Abstract
Seasonal forecasting with a coupled model requires accurate initial conditions for the ocean. A hybrid data assimilation has been implemented within the National Centers for Environmental Prediction (NCEP) Global Ocean Data Assimilation System (GODAS) as a future replacement of the operational three-dimensional variational data assimilation (3DVar) method. This Hybrid-GODAS provides improved representation of model uncertainties by using a combination of dynamic and static background error covariances, and by using an ensemble forced by different realizations of atmospheric surface conditions. An observing system simulation experiment (OSSE) is presented spanning January 1991 to January 1999, with a bias imposed on the surface forcing conditions to emulate an imperfect model. The OSSE compares the 3DVar used by the NCEP Climate Forecast System (CFSv2) with the new hybrid, using simulated in situ ocean observations corresponding to those used for the NCEP Climate Forecast System Reanalysis (CFSR).

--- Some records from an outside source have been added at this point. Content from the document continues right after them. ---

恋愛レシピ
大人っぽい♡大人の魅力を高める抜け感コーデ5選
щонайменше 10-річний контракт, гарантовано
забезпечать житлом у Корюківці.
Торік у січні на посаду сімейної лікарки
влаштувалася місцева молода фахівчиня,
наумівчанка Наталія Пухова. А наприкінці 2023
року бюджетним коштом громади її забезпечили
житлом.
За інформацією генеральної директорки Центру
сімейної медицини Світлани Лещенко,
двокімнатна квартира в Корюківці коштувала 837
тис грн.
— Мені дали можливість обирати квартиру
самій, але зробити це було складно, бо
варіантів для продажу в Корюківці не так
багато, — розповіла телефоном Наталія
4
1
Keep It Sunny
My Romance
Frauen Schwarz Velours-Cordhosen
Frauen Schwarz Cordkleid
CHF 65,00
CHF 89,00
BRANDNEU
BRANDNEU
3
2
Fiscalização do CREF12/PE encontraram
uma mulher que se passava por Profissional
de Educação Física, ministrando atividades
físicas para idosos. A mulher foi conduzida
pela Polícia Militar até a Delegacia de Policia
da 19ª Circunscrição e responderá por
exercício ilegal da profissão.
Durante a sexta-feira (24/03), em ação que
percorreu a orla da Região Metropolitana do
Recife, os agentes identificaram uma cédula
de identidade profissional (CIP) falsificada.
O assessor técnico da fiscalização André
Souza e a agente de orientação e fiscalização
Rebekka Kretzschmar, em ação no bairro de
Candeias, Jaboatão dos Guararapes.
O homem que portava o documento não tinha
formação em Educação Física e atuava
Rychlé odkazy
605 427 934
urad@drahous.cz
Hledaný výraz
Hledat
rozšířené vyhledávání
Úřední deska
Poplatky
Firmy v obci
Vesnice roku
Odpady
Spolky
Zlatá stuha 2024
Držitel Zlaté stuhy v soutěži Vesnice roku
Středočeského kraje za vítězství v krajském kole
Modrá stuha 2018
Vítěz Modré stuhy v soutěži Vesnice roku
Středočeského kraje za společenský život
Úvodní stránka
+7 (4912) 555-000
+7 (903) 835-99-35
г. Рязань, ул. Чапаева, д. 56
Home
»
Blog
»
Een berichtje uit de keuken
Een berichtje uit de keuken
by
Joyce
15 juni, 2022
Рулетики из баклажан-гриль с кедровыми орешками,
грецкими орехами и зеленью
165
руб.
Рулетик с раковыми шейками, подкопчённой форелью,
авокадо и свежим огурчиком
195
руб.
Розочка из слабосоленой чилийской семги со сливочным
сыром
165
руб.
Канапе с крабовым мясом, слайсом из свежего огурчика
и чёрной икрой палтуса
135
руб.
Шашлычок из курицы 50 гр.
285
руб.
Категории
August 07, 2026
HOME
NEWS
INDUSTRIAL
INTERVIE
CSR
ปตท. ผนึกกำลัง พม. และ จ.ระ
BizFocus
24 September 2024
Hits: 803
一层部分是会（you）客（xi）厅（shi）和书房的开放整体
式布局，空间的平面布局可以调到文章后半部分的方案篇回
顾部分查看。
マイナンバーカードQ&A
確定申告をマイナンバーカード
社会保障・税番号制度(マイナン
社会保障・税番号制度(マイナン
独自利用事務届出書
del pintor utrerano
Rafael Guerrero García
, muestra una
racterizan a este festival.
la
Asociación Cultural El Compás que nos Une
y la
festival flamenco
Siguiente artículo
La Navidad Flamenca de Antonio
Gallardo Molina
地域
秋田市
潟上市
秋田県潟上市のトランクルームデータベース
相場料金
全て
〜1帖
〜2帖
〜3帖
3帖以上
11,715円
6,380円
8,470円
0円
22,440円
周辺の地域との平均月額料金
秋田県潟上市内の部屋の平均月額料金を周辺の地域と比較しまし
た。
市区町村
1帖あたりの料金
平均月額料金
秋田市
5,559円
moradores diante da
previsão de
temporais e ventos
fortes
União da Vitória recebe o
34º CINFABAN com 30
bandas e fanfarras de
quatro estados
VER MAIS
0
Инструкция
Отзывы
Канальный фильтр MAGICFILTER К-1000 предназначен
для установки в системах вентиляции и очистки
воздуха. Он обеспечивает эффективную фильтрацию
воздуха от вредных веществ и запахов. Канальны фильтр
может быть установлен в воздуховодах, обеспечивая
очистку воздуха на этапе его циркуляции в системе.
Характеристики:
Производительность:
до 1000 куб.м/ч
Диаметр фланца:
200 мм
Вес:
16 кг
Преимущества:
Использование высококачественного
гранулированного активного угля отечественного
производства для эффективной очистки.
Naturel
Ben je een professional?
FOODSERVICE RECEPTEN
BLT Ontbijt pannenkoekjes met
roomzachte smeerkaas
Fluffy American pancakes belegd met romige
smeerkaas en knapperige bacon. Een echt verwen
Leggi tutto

The Hybrid-GODAS reduces errors for all prognostic model variables over the majority of the experiment duration, both globally and regionally. Compared to an ensemble Kalman filter (EnKF) used alone, the hybrid further reduces errors in the tropical Pacific. The hybrid eliminates growth in biases of temperature and salinity present in the EnKF and 3DVar, respectively. A preliminary reanalysis using real data shows that reductions in errors and biases are qualitatively similar to the results from the OSSE. The Hybrid-GODAS is currently being implemented as the ocean component in a prototype next-generation CFSv3, and will be used in studies by the Climate Prediction Center to evaluate impacts on ENSO prediction.